In 1660 trouwt dochter Suzanna met neef Philips Doublet, de zoon van Huygens' zus Geertruijd. In 1661, hij is inmiddels grootvader geworden, wordt Huygens door de kring der voogden van Willem III naar Frankrijk gestuurd om Orange terug in het bezit van de Nederlanden te krijgen. Als resultaat wordt de landstreek in 1665 ontruimd en teruggeven aan de Nederlanden. Bij zijn terugkeer in Nederland treft Huygens een nieuwe, bestrate weg door de duinen van Den Haag naar Scheveningen . Het plan hiervoor had hij reeds in 1653 gemaakt en wordt beschreven in de Zee-straet (1667). De weg was volgens zijn ontwerp gemaakt.

In 1667 schaffen de Staten van Holland het stadhouderschap af met het Eeuwige Edict. Huygens was hier tegenstander van. In het volgende jaar wordt Willem III gehuldigd als eerste edele van Zeeland . Het jaar 1672 wordt een rampjaar voor de Nederlanden. Vanuit het zuiden worden de staten aangevallen door de Franse koning die doordringt tot Utrecht , waar hij wordt tegengehouden door de Hollandse waterlinie . Vanaf zee vielen Engeland en Frankrijk aan en werden tegenhouden door de Hollandse vloot. Vanaf het Oosten viel de bisschop van Münster het Noordoosten aan en belegerde in de zomer de stad Groningen . Onder leiding van de Prins van Oranje worden de vijanden in twee jaar verdreven. De ambteloze zoons van Huygens krijgen nu de kans een betrekking te bemachtigen. Constantijn jr. wordt als secretaris van Willem III aangesteld en Lodewijk wordt benoemd tot Drost van Gorcum , maar wordt in 1676 aangeklaagd wegens machtsmisbruik.

Tijdens het rampjaar verschijnt de tweede druk van de Koren-bloemen , de bundel bevat 27 boeken. Nieuw zijn de Zee-straet , Mengelingh (een afdeling ernstige gedichten van na 1657) en zeven boeken met “snel-dicht”. Nu Huygens wat ouder wordt zoekt hij steeds vaker zijn toevlucht in de muziek. Hij heeft tijdens zijn leven zo'n 769 composities geschreven.

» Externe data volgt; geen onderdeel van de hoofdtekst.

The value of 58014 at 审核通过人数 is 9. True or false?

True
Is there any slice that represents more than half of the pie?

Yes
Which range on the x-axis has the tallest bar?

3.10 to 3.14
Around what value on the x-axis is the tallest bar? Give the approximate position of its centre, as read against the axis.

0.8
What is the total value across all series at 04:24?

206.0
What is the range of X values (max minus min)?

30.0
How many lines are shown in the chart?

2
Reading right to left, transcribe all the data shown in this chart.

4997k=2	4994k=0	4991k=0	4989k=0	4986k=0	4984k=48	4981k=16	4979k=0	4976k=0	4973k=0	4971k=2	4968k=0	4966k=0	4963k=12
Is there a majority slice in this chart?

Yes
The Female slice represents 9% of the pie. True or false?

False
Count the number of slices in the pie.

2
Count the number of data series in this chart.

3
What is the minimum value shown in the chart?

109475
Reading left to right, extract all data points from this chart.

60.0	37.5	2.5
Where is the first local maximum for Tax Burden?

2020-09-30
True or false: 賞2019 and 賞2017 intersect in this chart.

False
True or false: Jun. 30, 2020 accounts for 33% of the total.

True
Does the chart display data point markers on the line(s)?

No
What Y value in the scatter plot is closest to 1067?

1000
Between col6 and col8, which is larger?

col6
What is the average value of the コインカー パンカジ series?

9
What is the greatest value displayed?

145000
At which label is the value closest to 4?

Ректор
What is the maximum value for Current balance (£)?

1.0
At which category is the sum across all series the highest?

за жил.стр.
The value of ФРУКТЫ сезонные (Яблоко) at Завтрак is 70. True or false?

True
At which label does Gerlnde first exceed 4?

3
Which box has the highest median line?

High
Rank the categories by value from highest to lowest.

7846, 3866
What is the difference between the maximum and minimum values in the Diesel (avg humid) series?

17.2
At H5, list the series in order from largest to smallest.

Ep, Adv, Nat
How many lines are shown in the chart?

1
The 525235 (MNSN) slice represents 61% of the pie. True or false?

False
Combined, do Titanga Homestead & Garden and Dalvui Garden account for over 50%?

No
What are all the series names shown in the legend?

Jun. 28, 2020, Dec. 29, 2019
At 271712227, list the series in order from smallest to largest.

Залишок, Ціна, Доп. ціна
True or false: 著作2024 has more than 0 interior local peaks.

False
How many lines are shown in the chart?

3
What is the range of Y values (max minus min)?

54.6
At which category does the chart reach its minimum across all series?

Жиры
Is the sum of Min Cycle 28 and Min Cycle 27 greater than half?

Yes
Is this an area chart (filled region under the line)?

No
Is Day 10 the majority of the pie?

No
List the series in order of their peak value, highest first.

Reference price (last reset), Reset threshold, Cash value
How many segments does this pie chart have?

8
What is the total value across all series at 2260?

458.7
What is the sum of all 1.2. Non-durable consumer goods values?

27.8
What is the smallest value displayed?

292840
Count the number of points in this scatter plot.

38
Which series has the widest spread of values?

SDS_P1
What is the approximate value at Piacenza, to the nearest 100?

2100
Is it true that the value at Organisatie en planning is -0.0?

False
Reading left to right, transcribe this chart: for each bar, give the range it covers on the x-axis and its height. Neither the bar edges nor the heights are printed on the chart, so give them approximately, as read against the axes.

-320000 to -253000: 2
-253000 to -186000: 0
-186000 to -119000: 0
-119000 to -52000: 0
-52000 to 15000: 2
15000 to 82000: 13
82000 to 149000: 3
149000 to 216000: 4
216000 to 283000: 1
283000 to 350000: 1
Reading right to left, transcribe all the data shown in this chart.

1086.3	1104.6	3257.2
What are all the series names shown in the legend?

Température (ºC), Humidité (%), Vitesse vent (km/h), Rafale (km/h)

In 1676 sneuvelt Michiel de Ruyter . In maart 1677 wordt zijn gebalsemde lichaam in de nieuwe kerk bijgezet. Huygens is aanwezig als president van de prinselijke Domeinraad en vertegenwoordiger van de Oranjes. In datzelfde jaar trouwt Willem III met Mary , de dochter van de hertog van York.

In 1680 trekt Constantijn jr. met zijn gezin uit het huis van zijn vader. Om het geroddel dat daarna ontstond te weerleggen, schrijft Huygens zijn Cluijs-werck , waarmee hij ons een blik gunt in het doen en laten in de laatste fase van zijn leven. Op Goede Vrijdag 28 maart 1687 overlijdt Constantijn Huygens op 90-jarige leeftijd. Een week later wordt hij in de Grote Kerk te Den Haag begraven.